Il vicepresidente della Camera ed ex ministro dell’Ambiente: «De Luca dia una mano se vuole il bene dei cittadini»
«Io penso che qualunque politico eletto in Campania avrebbe piacere di guidare la Regione, anche perché io lo considero un privilegio. Ovviamente una mia eventuale investitura dovrebbe provenire dal tavolo nazionale di tutta l’area progressista e moderata».
È quanto afferma Sergio Costa, già ministro dell’Ambiente nei governi Conte I e II, eletto in Campania tra le fila dei Cinquestelle alla Camera dei deputati, dove riveste la carica di vice presidente.
Finora il nome più accreditato nel centrosinistra come candidato presidente alle Regionali in Campania è quello di Roberto Fico, che però potrebbe venir penalizzato dal vincolo interno ai Cinquestelle sul secondo mandato.
«È un problema superato, perché il nuovo Statuto del M5s, in via di approvazione in queste settimane, già prevede che ci siano delle deroghe, quindi volendo Roberto ha la possibilità di candidarsi, e se la scelta ricadesse su di lui sono contento, ci mancherebbe altro».
Secondo lei quali sono le priorità da affrontare in Campania?
«I temi sono tanti: la sanità, la scuola, i trasporti, lo sviluppo produttivo e la tutela dei lavoratori, la coesione sociale, l’ambiente e le bonifiche, la sicurezza, le aree interne.
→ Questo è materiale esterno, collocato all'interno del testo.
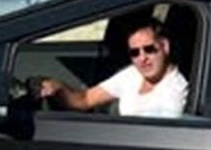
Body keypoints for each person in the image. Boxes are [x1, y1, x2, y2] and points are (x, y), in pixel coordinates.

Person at [39, 20, 188, 118]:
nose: (142, 58)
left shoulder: (175, 91)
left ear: (164, 46)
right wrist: (58, 88)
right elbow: (86, 99)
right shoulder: (132, 74)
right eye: (134, 53)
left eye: (149, 49)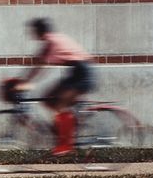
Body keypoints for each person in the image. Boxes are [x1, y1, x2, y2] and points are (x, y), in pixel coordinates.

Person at [14, 17, 96, 155]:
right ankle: (63, 131)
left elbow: (41, 66)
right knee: (48, 99)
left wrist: (26, 82)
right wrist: (24, 80)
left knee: (59, 104)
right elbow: (38, 61)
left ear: (39, 31)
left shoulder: (52, 41)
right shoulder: (51, 40)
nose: (32, 34)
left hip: (82, 73)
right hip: (75, 73)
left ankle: (65, 144)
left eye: (33, 31)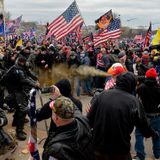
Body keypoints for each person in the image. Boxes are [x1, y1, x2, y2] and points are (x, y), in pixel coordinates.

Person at [87, 72, 159, 160]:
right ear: (131, 84)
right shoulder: (134, 102)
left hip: (98, 148)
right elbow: (144, 127)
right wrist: (153, 133)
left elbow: (89, 119)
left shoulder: (102, 95)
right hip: (120, 150)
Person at [42, 96, 95, 160]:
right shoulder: (83, 119)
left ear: (56, 118)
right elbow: (74, 108)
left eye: (52, 111)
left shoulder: (56, 150)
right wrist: (60, 96)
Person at [0, 56, 40, 140]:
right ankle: (19, 131)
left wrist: (34, 81)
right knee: (23, 109)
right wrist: (34, 84)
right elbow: (23, 79)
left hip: (15, 89)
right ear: (22, 62)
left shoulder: (20, 67)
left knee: (20, 106)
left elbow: (28, 76)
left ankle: (15, 121)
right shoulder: (17, 69)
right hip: (13, 90)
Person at [134, 68, 160, 160]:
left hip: (143, 115)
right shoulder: (158, 88)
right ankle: (157, 154)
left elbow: (136, 99)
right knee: (156, 135)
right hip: (156, 115)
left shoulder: (141, 87)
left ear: (147, 76)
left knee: (139, 134)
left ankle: (140, 155)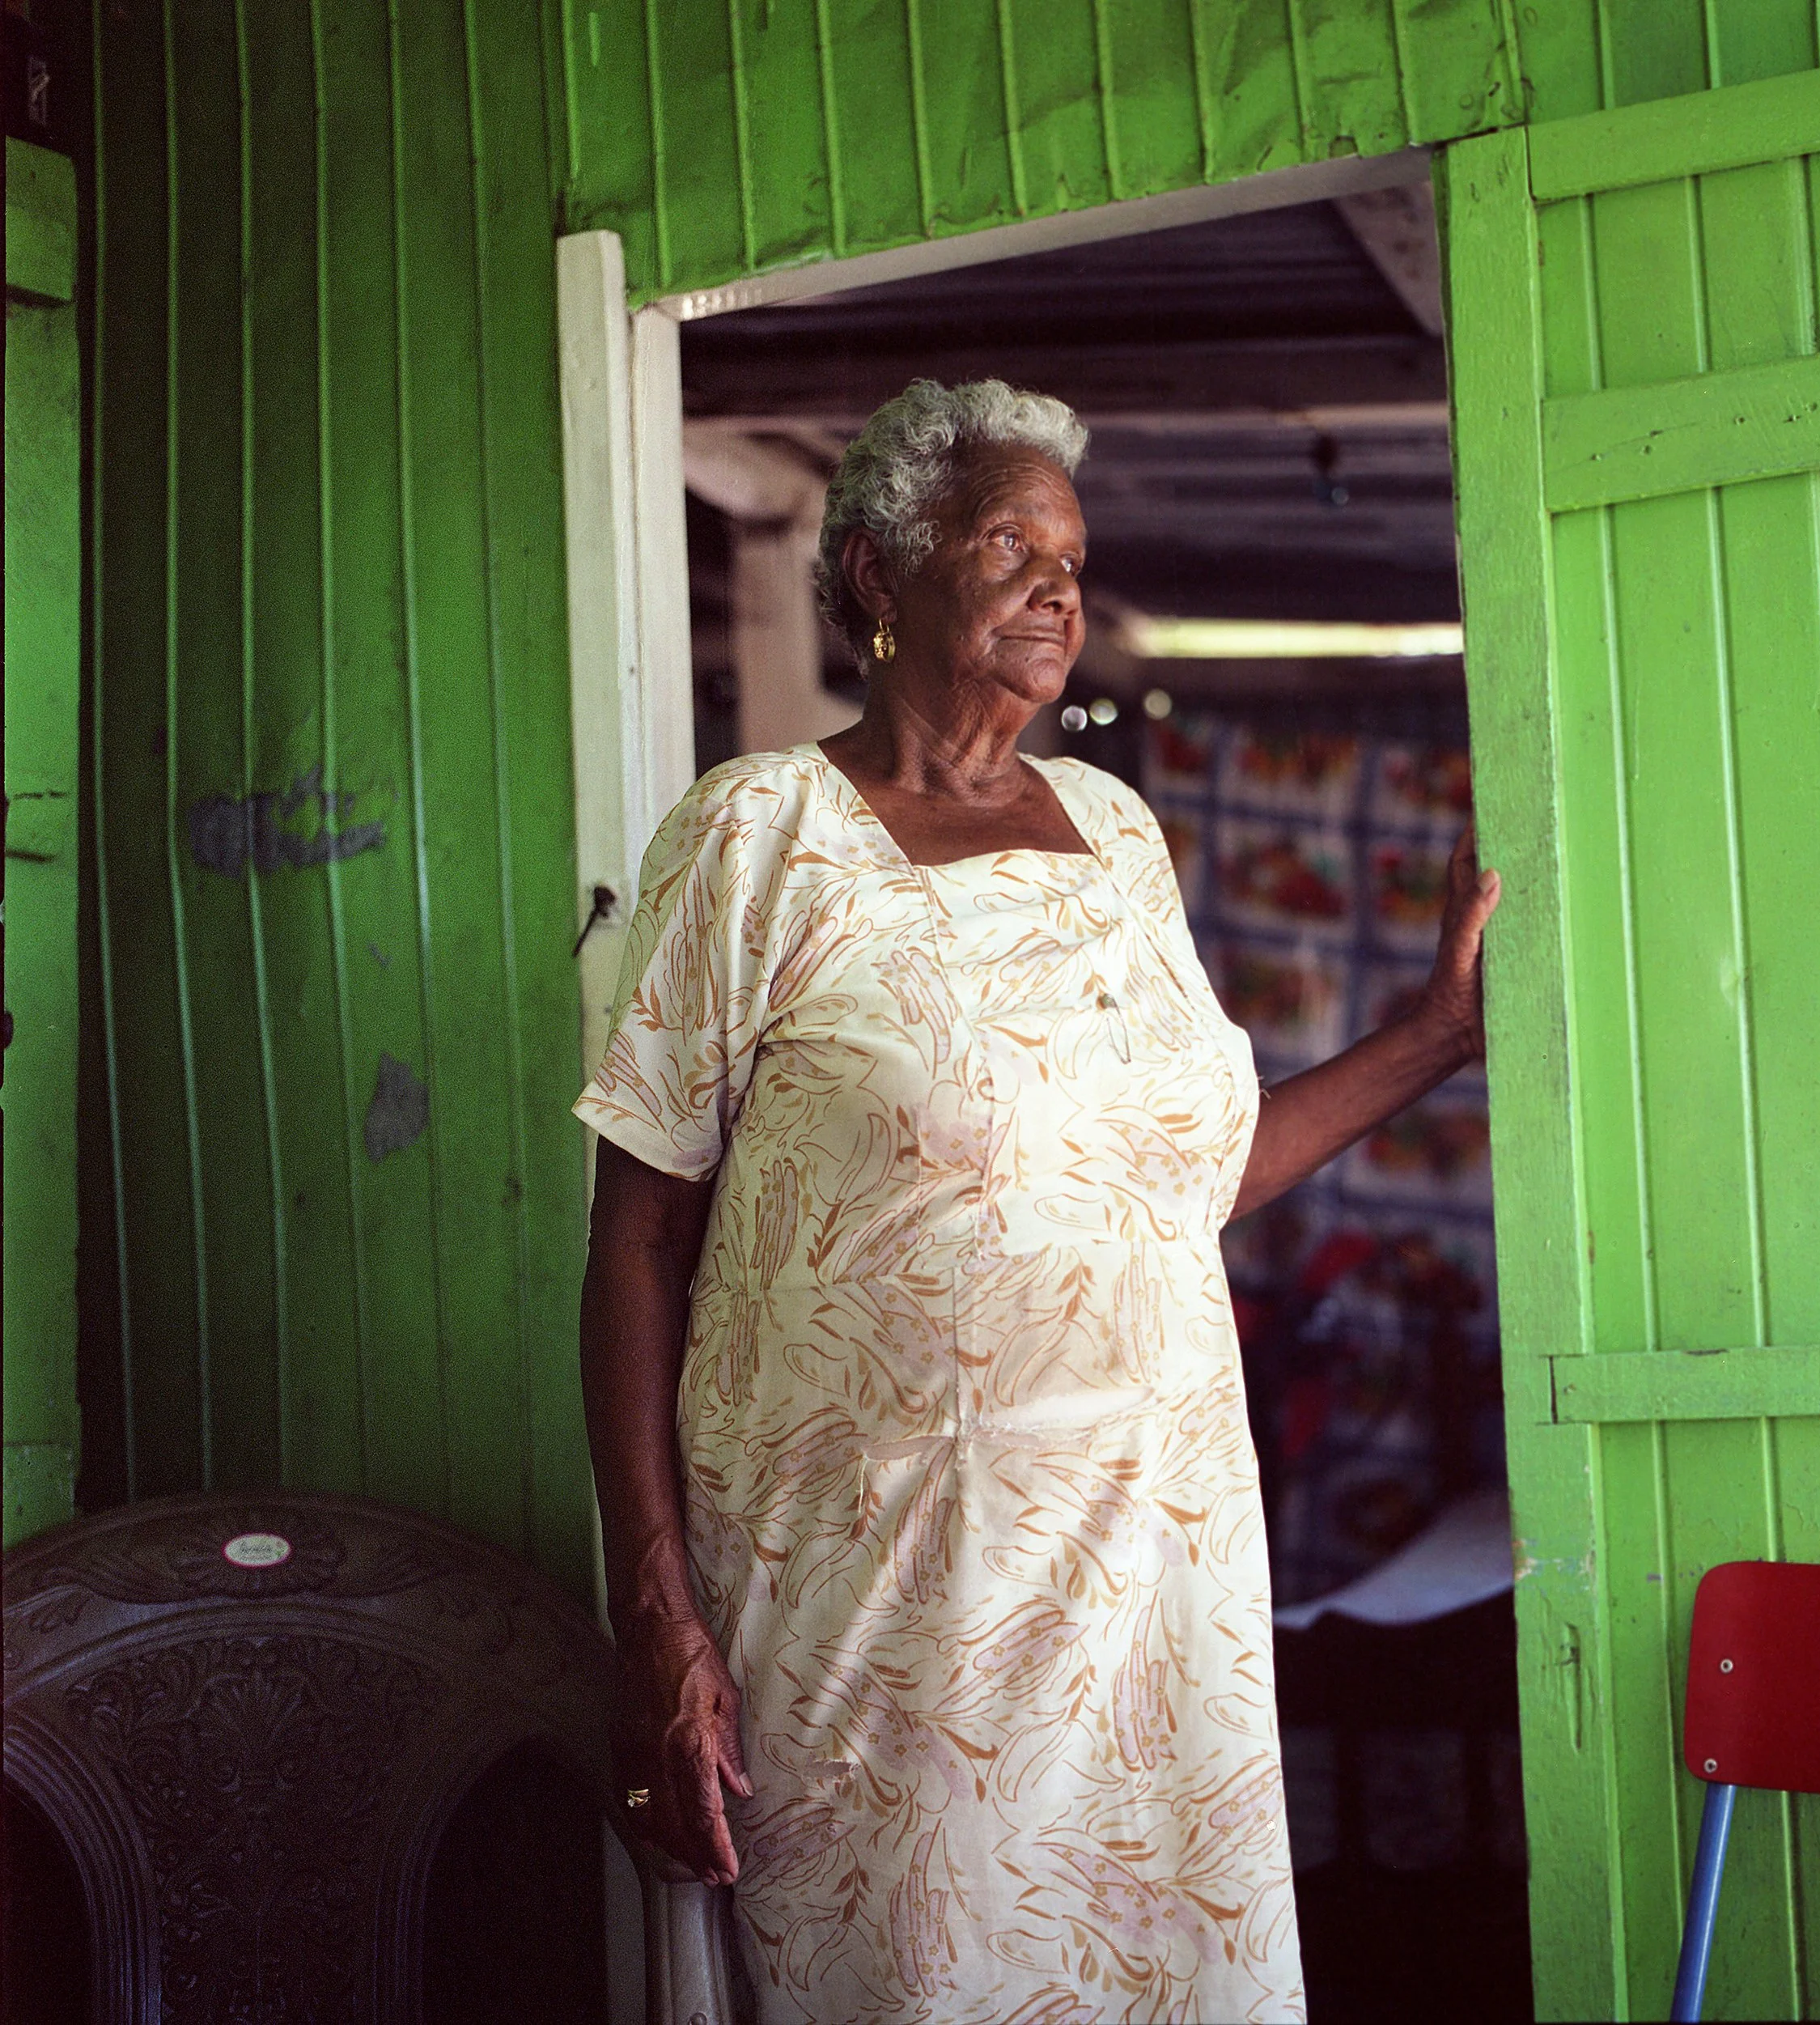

È necessario che queste progettualità vengano portate all’attenzione del tavolo nazionale di centrosinistra, e solo dopo si potrà discutere sul nome del candidato presidente, che deve essere inclusivo e trasversale nel rappresentare progressisti e moderati».
È nota la sua amicizia con Vincenzo De Luca. Se dovesse essere lei il candidato di centrosinistra, come affronterà la campagna elettorale contro di lui?
«Io credo che il presidente De Luca sia una persona troppo intelligente per non rendersi conto che in questo momento bisogna essere inclusivi. Io non mi assumerei mai la responsabilità di far vincere la destra. Credo che lui, che è un profondo conoscitore come pochi della macchina amministrativa, ed è in una fase anagrafica matura, si stia, o si renderà conto, che una spaccatura col centrosinistra sarebbe una responsabilità gigantesca. Confido che lui faccia questa riflessione».
Se invece la riflessione che lei auspica non avverrà e De Luca, come sembra, si ricandiderà?
«Beh, sarebbe una cosa contro natura, è come essere cannibale di sé stesso. E c’è chi potrebbe pure cominciare a chiedersi se il bene dei cittadini viene prima di tutto, o invece vengono prima altre questioni».
Che ruolo dovrebbe avere secondo lei De Luca in questa fase?
«De Luca va ascoltato, ma non sul terzo mandato, che è un fatto giuridico oltre che politico, perché può portare consigli preziosissimi al centrosinistra, e con la sua partecipazione il candidato presidente che dovesse uscire dal tavolo nazionale, sarebbe molto forte, perché includerebbe non solo Pd e M5s, ma anche Mastella, Italia Viva e Azione».
Cosa succede nel M5s se il Pd rivendica per sé il candidato presidente in Campania?
«Intanto vediamo prima che cosa emerge dal tavolo nazionale delle forze progressiste e moderate che in questo momento hanno bisogno di confrontarsi su quest’alleanza per la Campania, in modo da lanciare anche un bel messaggio al governo nazionale. Poi è chiaro che sia il M5s che il Pd vogliono che il candidato presidente sia espressione del proprio movimento o partito».
Lei è anche amico di don Maurizio Patriciello, che ora sostiene il governo Meloni dopo gli interventi a Caivano: è sorpreso?
«Lui è un uomo di Dio, con cui condivido un rapporto di spiritualità molto forte — ho studiato dai Gesuiti — e vede i fatti: oggettivamente a Caivano delle cose sono state fatte. Don Patriciello, poi, non ha una colorazione politica, tant’è che lui pensa che se queste cose le fa la Meloni o Pinco Pallino ben vengano, l’importante che si facciano. Anche Manfredi sta facendo bene a Scampia; bisogna fare così in tutte le periferie».